NEW YORK (Reuters) – Asian stocks were set to rise on Friday after U.S. shares rallied and the dollar eased overnight, as fears of social-media driven hedge fund selling abated and the U.S. earnings season got off to a strong start.
Concern about a hedge-fund rout that gripped the market on Wednesday eased after trading platforms Robinhood and Interactive Brokers (NASDAQ:IBKR) restricted trading in GameStop (NYSE:GME), BlackBerry (NYSE:BB) and other stocks that soared this week on speculative retail buying.
“There seems to be a concerted effort to rein in some of this speculative behavior,” said Kyle Rodda, market analyst at IG Markets in Melbourne.
In early Asian trade, Australia’s S&P/ASX 200 benchmark was up 1.15%, Japan’s Nikkei futures rose 1.39% and Hong Kong’s Hang Seng index futures gained 1.47%.
On Wall Street, the Dow Jones Industrial Average rose 0.99%, the S&P 500 gained 0.98% and the Nasdaq Composite added 0.5%.
Stocks in Europe closed little changed as countries grappled with new variants of the coronavirus amid extended lockdowns that may weigh on near-term economic growth. The broad FTSEurofirst 300 index added 0.01% to 1,554.45.
The dollar dipped as risk sentiment improved following fresh U.S. economic data showing jobless claims declined in the latest week and U.S. gross domestic product was not as bad as feared.
The U.S. economy contracted at its sharpest pace since WorldWar Two in 2020 as COVID-19 ravaged restaurants and airlines, throwing millions of Americans out of work and into poverty. But GDP grew at a 4% annualized rate in the fourth quarter, in line with economists’ forecasts.

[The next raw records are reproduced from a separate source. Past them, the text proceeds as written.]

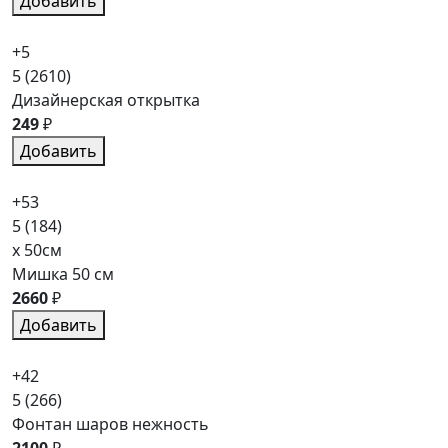
Добавить
+5
5
(2610)
Дизайнерская открытка
249
₽
Добавить
+53
5
(184)
x 50см
Мишка 50 см
2660
₽
Добавить
+42
5
(266)
Фонтан шаров нежность
2100
₽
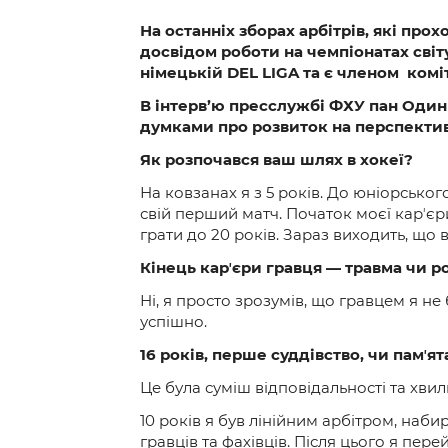
На останніх зборах арбітрів, які про
досвідом роботи на чемпіонатах світу
німецькій
DEL
LIGA
та є членом коміт
В інтерв’ю пресслужбі ФХУ пан Одинь
думками про розвиток на перспектив
Як розпочався ваш шлях в хокеї?
На ковзанах я з 5 років. До юніорського 
свій перший матч. Початок моєї карʼєри
грати до 20 років. Зараз виходить, що 
Кінець карʼєри гравця
—
травма чи р
Ні, я просто зрозумів, що гравцем я не
успішно.
16 років, перше суддівство, чи памʼят
Це була суміш відповідальності та хвил
10 років я був лінійним арбітром, наби
гравців та фахівців. Після цього я пер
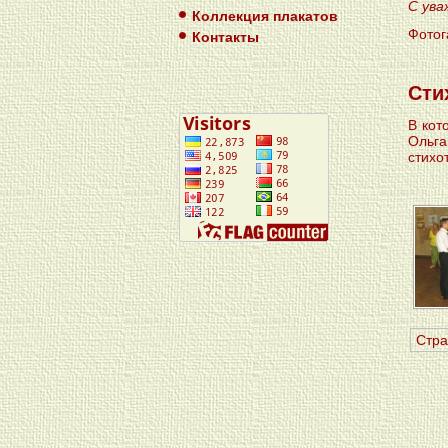
С ува
Коллекция плакатов
Фотог
Контакты
Сти
В кот
Ольга
стихо
Стра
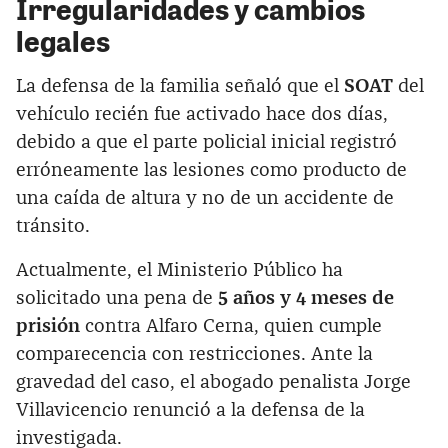
Irregularidades y cambios
legales
La defensa de la familia señaló que el
SOAT
del
vehículo recién fue activado hace dos días,
debido a que el parte policial inicial registró
erróneamente las lesiones como producto de
una caída de altura y no de un accidente de
tránsito.
Actualmente, el Ministerio Público ha
solicitado una pena de
5 años y 4 meses de
prisión
contra Alfaro Cerna, quien cumple
comparecencia con restricciones. Ante la
gravedad del caso, el abogado penalista Jorge
Villavicencio renunció a la defensa de la
investigada.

The data “straddled a healthy middle ground that showed the U.S. economy continuing to recover” while not yet strong enough to undercut the need for another large fiscal stimulus, Rodda said.
The dollar index was down 0.156%, with the euro unchanged at $1.2121 in early Asian trading.
The greenback had been boosted earlier in the week by safe-haven buying on concerns that U.S. fiscal stimulus will be smaller than hoped and that COVID-19 will continue to spread as countries struggle to roll out vaccines.
The U.S. currency has rebounded from three-year lows touched earlier this month and the dollar index is up 0.50% this month after falling 6.75% last year.
But there were still concerns about fragile economies putting pressure on overall high valuations. Stricter vaccine checks by the European Union and delivery hold-ups from AstraZeneca (NASDAQ:AZN) Plc and Pfizer Inc (NYSE:PFE) have slowed the rollout of shots.